Venezuela: Pope Francis Embraces Dictator Maduro in Vatican as Opposition Decries Coup

Nicolas Maduro and Pope Francis
AFP, File

As hundreds of Chavista thugs stormed Venezuela’s National Assembly following the declaration of a state of dictatorship in the country, Pope Francis received said dictator, Nicolás Maduro, at the Vatican and announced a mediator role in “talks” between Maduro’s socialist regime and opposition legislators.

Maduro arrived Monday for a surprise meeting at the Vatican, following a tour of the Middle East in a desperate attempt to promote sales of Venezuelan oil. Despite being gifted with the world’s largest known oil reserves, Maduro’s government has managed to also secure Caracas the title of world’s most dangerous city, as well as its economy the world’s highest inflation rate. Venezuela is currently in a state of near-famine, where over 15 percent of the population must eat garbage to survive.

At the Vatican, the Pope “offered his personal contribution in favor of the institutional integrity of the nation and offered to take any step that would contribute to resolving open questions and generate greater trust between the parties,” according to a Vatican statement. Maduro reportedly agreed to start a “dialogue” with the opposition, beginning with a meeting scheduled for Sunday, October 30, on the island of Margarita.

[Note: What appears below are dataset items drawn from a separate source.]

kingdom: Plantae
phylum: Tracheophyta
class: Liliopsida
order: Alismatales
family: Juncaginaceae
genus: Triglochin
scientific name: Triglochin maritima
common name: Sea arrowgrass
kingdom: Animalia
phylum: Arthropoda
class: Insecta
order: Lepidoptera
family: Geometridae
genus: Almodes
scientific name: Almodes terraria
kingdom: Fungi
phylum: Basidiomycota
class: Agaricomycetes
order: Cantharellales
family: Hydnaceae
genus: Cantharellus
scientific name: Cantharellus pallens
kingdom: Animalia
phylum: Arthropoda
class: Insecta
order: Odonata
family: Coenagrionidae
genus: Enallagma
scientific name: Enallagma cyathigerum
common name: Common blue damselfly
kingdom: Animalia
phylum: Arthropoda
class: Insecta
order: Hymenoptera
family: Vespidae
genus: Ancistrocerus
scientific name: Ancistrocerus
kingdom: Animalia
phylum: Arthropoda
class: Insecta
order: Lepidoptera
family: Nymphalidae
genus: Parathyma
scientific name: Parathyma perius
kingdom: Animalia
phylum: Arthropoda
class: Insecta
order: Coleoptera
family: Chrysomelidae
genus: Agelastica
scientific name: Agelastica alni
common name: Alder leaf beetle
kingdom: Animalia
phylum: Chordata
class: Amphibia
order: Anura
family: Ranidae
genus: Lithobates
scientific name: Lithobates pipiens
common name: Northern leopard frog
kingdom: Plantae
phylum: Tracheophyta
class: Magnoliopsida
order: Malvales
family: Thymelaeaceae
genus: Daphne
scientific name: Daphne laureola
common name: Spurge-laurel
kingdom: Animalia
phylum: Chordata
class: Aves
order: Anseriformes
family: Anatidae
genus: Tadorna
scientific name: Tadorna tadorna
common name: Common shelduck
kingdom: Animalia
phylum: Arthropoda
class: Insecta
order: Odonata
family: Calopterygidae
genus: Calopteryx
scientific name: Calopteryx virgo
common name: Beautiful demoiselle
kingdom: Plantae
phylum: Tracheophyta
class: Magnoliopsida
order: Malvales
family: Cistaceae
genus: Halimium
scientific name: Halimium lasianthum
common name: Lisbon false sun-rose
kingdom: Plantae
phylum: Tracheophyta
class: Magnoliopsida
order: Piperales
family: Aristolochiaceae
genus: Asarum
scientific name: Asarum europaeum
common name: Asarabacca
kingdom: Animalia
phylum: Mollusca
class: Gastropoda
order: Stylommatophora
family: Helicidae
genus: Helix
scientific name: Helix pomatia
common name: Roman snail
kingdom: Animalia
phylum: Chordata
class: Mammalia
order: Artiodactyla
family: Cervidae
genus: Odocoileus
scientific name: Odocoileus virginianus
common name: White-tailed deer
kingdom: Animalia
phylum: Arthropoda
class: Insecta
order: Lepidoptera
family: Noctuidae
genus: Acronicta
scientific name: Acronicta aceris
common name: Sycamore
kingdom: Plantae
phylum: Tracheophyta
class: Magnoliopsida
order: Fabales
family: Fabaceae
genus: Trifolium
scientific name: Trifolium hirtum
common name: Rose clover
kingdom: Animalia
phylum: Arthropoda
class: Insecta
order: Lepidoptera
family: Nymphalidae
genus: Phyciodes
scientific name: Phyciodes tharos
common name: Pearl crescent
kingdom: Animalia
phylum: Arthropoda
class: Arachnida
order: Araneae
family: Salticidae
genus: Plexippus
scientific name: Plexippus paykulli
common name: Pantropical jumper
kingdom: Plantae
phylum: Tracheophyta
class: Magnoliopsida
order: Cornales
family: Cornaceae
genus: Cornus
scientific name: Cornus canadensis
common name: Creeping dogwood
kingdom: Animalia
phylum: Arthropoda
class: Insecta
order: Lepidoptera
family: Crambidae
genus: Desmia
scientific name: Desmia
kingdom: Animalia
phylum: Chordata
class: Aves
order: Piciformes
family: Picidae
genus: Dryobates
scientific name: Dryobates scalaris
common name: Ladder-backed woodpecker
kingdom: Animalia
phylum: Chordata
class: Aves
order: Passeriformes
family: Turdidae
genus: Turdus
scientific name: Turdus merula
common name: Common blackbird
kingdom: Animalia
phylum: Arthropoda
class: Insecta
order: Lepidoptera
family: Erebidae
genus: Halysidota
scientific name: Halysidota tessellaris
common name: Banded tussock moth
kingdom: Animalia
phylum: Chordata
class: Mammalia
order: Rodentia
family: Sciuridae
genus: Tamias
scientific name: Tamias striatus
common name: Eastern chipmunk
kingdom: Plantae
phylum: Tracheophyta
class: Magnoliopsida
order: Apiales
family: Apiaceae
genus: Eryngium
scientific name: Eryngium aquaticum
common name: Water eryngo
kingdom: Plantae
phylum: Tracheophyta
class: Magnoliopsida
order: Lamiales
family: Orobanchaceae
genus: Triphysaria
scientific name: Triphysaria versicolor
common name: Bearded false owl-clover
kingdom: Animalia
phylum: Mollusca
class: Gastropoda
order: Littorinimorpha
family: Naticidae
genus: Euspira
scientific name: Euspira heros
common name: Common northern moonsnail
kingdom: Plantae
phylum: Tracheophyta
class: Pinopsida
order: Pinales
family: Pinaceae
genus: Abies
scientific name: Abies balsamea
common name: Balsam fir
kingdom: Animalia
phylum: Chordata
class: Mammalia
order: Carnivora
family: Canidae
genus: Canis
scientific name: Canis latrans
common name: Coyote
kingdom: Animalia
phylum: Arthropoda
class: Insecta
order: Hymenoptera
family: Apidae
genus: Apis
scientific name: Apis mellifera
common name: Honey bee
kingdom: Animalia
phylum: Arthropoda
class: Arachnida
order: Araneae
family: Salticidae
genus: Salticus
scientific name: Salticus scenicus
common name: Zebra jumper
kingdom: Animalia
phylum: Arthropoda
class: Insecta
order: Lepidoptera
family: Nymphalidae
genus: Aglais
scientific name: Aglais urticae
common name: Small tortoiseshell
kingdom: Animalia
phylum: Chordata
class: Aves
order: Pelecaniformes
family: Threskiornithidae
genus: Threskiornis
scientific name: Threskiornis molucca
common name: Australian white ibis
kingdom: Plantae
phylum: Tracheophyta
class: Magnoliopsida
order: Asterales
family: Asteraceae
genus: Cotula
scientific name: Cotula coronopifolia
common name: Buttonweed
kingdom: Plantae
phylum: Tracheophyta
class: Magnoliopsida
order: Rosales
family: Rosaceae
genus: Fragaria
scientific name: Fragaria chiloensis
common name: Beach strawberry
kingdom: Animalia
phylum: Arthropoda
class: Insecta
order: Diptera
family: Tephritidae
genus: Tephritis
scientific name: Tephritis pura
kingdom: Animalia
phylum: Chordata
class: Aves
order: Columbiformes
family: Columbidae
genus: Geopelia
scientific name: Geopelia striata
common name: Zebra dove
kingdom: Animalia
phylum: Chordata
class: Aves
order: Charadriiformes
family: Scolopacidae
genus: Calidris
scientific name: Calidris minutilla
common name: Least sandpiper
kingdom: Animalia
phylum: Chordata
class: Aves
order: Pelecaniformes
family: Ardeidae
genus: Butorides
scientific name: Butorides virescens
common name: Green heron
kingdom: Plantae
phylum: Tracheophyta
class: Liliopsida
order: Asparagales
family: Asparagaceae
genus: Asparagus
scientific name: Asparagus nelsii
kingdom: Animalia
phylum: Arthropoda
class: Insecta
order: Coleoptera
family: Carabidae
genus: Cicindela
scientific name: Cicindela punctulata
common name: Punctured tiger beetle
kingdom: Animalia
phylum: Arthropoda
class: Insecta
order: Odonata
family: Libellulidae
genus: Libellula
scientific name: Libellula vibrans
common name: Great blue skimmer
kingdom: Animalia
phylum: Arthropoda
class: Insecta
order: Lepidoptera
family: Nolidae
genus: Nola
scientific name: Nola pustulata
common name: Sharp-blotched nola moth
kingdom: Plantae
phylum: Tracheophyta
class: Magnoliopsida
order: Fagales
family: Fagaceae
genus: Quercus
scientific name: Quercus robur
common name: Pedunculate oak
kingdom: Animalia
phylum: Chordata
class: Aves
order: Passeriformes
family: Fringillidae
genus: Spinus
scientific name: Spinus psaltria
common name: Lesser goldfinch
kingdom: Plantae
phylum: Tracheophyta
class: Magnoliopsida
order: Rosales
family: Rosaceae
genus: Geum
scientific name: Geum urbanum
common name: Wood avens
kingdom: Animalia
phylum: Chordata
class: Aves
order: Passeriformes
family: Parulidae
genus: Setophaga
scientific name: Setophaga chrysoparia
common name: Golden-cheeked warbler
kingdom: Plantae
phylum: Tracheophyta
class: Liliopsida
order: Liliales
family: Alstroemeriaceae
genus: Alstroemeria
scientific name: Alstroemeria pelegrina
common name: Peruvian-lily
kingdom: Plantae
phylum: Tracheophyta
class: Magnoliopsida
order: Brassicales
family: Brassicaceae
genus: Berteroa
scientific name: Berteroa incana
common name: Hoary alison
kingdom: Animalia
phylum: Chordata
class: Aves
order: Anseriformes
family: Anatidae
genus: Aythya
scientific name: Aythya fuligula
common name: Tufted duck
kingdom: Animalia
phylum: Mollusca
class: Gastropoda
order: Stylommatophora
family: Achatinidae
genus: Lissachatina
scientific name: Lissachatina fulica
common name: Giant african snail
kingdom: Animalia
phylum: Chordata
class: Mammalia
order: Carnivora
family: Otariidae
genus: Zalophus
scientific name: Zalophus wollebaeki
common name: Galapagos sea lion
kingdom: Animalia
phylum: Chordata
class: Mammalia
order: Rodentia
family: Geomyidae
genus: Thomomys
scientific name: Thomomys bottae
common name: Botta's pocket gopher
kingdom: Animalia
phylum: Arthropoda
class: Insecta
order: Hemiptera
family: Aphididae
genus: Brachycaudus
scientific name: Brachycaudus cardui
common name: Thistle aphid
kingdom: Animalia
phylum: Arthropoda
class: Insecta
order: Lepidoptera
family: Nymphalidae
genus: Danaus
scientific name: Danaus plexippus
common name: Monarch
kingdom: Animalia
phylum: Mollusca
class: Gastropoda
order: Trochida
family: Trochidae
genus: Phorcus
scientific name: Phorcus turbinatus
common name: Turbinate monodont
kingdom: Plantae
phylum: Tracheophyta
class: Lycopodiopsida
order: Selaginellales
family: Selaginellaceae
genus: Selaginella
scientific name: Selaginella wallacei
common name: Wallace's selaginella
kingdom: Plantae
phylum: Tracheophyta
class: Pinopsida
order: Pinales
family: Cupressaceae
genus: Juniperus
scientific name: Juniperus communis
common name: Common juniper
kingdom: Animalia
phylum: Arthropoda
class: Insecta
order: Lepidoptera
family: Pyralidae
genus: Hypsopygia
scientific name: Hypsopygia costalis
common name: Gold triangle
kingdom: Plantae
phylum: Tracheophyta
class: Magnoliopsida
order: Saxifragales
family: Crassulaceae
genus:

While Maduro met with Pope Francis, the head of the opposition Democratic Unity Roundtable (MUD), legislator Jesús Torrealba met with Vatican envoy Monsignor Emil Paul Tscherrig and also agreed to the talks. “We’re embarking on a process of struggle that will be complex and difficult,” Torrealba said. In response to the deafening criticism Torrealba has begun to receive from opposition supporters who protest to the idea of a dialogue with the dictatorship, Torrealba said, “the situation is very delicate. Here, a mistake will not cost us votes, but lives.”

There is no reliable estimate of the number of lives lost during Maduro’s tenure to police violence, a lack of medical supplies at hospitals, or starvation. Instead, the opposition continues to highlight the most outrageous deaths caused by Maduro’s policies of implementing state violence against the opposition and rationing basic goods:

  • 14-year-old Kluiverth Roa, killed by Venezuelan Bolivarian Guard police for shouting “stop the repression” in 2014
  • 22-year-old Genesis Carmona, a beauty queen, shot dead protesting Maduro’s government in 2013
  • 28-year-old Adriana Urquiola, shot to death near a protest in Miranda state. Urquiola was pregnant.
  • Luis Manuel Diaz, a regional anti-socialist leader shot to death at a political rally
  • An unnamed 16-year-old, beaten to death by the Bolivarian National Guard
  • 17 infants in an Anzoátegui state hospital, killed by infections prompted by a possum infestation the hospital had no sanitation supplies to curb

The Vatican statement did not address the state violence Maduro has prompted during his tenure, just as the Vatican also did not address state violence in its mediator role between the United States and the communist government of Cuba. Following President Barack Obama’s 2014 announcement that the United States would make major economic and political concessions to the regime of dictator Raúl Castro, the Vatican revealed that Pope Francis had worked to make the deal possible.

Pope Francis subsequently visited Cuba, an event that resulted in hundreds of violent arrests of dissidents on the island, including one dissident beaten and arrested in Pope Francis’s presence. The pope denied having seen that arrest and, when asked about human rights abuses in Cuba, alleged that Europe has similar human rights struggles, without providing examples.

Maduro crushed a Constitutional attempt to remove him via recall vote on Sunday; his Electoral Commission claimed the signatures collected to put the presidency on the ballot again were invalid, without providing any evidence for that declaration. Torrealba and his MUD party responded with a Congressional declaration of a state of “coup d’etat,” which requires the Venezuelan military to ignore any commands from Maduro and renders his authority as president legally invalid until “a state of constitutionality is restored.”